One night she descended to the dining room in a black evening gown so daringly lacking in back, and yet, withal, so slimly perfect an elegant thing, that an actual breathlessness hung over the hall, the clatter of dishes pausing.

There was a gold bird of paradise dipped down her hair over one shoulder, trailing its smoothness like fingers of lace. She defied with it as she walked.

"Take it from me," said Kitty, who felt fat in lavender that night, "she's going it one too strong."

Another evening she descended, always last, in a cloth of silver with a tiny, an absurd, an impeccably tight silver turban dipped down over one eye, and absolutely devoid of jewels except the pear-shaped diamond on her left forefinger.

They were a noisy, a spending, a cosmopolitan crowd of too-well-fed men and too-well-groomed women, ignored by the veranda groups of wives and mothers, openly dazzling and arousing a tremendous curiosity in the younger set, and quite obviously sought after by their own kind.

But Hester's world, too, is all run through with sharply defined social schisms.

"I wish that Irwin woman wouldn't always hang round our crowd," she said, one morning, as she and Kitty lay side by side in the cooling room after their baths, massages, manicures, and shampoos. "I don't want to be seen running with her."

"Did you see the square emerald she wore last night?"

"Fake.

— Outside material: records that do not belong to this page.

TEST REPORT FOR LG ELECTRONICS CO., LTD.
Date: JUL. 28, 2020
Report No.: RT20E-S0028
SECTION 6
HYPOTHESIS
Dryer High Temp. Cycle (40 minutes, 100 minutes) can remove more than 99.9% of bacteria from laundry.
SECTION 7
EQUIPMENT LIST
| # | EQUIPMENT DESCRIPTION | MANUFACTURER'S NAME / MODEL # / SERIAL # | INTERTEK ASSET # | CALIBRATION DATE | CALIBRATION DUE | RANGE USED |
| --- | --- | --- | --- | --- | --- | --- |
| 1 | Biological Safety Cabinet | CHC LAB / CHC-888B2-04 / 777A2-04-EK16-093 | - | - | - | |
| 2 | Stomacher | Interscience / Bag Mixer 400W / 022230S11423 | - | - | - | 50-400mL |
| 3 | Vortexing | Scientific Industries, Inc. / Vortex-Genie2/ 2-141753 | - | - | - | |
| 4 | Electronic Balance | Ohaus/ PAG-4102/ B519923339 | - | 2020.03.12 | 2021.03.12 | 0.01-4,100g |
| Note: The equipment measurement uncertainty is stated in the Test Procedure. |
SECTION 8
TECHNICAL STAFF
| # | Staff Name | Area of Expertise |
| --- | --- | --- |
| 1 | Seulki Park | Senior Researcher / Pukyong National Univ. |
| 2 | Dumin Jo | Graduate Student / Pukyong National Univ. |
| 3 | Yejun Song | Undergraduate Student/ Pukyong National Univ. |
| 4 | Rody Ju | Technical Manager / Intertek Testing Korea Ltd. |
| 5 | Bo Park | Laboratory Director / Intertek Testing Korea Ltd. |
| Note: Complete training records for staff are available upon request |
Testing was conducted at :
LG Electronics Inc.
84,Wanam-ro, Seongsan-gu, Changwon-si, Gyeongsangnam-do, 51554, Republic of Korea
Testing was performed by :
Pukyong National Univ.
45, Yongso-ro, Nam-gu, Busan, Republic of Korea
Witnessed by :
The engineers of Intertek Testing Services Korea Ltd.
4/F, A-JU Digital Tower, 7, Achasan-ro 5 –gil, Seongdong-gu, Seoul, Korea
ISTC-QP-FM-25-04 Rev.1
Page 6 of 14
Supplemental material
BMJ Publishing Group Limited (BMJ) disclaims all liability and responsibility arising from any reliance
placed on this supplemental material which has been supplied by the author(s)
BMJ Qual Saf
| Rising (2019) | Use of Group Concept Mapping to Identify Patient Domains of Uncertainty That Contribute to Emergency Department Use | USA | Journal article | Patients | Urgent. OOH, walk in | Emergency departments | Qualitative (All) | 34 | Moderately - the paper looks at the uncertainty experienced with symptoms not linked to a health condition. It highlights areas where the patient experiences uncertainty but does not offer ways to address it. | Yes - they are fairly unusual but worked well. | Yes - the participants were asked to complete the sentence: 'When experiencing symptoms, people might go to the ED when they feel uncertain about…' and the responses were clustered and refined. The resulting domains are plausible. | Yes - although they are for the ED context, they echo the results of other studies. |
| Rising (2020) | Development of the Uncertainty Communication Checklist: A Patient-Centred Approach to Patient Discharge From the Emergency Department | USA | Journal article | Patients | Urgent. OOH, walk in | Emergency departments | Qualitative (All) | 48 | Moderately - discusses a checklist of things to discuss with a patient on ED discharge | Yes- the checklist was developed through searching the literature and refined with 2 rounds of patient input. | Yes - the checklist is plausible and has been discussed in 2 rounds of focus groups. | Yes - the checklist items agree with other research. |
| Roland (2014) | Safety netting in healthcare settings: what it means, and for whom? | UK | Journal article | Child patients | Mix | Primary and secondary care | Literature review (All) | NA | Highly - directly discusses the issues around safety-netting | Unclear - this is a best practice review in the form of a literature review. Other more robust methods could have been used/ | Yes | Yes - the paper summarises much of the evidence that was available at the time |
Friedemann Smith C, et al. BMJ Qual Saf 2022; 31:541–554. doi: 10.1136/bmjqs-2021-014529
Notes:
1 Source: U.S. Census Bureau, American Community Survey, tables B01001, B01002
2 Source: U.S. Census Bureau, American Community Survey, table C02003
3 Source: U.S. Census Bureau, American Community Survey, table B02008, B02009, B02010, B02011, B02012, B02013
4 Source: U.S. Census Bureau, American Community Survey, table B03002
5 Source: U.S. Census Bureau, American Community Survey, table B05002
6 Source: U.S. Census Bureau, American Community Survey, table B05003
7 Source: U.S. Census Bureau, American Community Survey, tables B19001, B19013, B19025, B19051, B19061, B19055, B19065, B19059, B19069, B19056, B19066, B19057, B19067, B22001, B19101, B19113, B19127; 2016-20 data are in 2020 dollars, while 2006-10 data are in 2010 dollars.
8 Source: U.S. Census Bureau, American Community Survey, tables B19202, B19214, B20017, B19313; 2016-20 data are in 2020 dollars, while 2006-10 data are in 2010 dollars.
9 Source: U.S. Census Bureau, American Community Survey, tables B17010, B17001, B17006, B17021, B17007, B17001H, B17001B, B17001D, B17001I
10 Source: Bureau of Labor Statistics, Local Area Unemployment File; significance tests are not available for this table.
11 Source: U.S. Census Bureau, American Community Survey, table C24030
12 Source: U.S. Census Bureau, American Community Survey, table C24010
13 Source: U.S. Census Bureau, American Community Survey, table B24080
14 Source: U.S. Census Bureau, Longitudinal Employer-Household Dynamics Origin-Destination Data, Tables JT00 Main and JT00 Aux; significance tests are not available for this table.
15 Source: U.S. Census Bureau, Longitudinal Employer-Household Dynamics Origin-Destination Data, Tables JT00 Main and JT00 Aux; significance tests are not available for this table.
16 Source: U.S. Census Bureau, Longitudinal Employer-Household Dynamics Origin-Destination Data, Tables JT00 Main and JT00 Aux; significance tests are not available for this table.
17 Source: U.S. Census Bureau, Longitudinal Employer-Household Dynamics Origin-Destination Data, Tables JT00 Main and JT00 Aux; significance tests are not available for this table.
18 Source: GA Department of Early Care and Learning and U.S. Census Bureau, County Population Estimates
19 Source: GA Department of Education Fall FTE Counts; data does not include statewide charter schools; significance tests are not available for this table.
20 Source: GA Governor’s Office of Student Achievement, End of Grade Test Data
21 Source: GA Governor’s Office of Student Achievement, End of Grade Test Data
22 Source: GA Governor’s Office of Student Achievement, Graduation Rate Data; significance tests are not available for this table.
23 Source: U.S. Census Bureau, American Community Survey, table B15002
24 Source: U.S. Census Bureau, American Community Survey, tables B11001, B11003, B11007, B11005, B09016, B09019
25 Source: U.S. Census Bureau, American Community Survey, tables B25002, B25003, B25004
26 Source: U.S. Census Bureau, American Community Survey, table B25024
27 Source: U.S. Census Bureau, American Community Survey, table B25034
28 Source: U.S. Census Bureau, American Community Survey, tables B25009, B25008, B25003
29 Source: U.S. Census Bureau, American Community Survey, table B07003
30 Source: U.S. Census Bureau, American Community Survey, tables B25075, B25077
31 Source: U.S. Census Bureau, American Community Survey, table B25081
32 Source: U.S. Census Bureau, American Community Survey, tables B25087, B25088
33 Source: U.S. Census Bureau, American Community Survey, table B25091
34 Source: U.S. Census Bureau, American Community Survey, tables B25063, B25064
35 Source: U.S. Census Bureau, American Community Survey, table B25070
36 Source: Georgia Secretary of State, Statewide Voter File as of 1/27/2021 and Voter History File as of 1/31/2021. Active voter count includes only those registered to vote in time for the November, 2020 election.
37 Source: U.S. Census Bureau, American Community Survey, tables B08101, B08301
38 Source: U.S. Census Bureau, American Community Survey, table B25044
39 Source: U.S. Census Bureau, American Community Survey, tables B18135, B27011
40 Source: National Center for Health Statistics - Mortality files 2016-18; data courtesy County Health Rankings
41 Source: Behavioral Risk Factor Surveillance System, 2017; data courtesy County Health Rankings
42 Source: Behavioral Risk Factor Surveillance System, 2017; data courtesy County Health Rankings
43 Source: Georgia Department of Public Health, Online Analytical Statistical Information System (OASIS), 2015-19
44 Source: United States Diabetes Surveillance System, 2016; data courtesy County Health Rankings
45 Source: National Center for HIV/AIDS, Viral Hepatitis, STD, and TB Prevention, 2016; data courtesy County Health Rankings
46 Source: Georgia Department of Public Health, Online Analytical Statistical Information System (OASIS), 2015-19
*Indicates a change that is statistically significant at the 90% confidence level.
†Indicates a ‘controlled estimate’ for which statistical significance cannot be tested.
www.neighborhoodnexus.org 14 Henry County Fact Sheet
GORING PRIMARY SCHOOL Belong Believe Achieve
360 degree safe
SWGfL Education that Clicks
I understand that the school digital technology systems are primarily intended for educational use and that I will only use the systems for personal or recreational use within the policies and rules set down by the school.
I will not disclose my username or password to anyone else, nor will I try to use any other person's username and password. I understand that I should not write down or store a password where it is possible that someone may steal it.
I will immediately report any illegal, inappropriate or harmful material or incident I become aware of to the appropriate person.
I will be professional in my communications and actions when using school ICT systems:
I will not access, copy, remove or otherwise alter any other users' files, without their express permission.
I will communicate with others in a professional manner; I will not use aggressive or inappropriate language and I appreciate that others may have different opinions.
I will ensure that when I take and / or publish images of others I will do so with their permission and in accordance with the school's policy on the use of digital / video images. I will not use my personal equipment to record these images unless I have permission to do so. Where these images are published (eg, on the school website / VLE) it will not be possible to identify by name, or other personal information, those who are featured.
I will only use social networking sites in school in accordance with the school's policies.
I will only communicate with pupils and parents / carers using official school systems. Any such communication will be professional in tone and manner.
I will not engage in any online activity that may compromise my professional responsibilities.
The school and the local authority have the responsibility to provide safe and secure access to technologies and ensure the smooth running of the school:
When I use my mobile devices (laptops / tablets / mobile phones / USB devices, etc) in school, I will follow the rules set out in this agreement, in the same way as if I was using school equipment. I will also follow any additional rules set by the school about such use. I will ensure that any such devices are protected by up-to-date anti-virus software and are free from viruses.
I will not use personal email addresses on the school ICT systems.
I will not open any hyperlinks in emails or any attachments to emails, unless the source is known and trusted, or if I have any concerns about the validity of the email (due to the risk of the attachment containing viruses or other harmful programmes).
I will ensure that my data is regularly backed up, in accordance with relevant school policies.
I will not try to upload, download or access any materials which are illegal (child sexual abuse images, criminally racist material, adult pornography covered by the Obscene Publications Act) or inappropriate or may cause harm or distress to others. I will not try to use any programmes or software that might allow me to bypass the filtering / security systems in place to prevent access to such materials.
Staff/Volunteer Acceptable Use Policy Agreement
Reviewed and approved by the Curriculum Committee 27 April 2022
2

I know the clerk at the Synthetic Jewelry Company had it made up for her. She's cheap, I tell you. Promiscuous. Who ever heard of anybody standing back of her? She knocks around. She sells her old clothes to Tessie, my manicurist. I've got a line on her. She's cheap."

Kitty, who lay with her face under a white mud of cold cream and her little mouth merely a hole, turned on her elbow.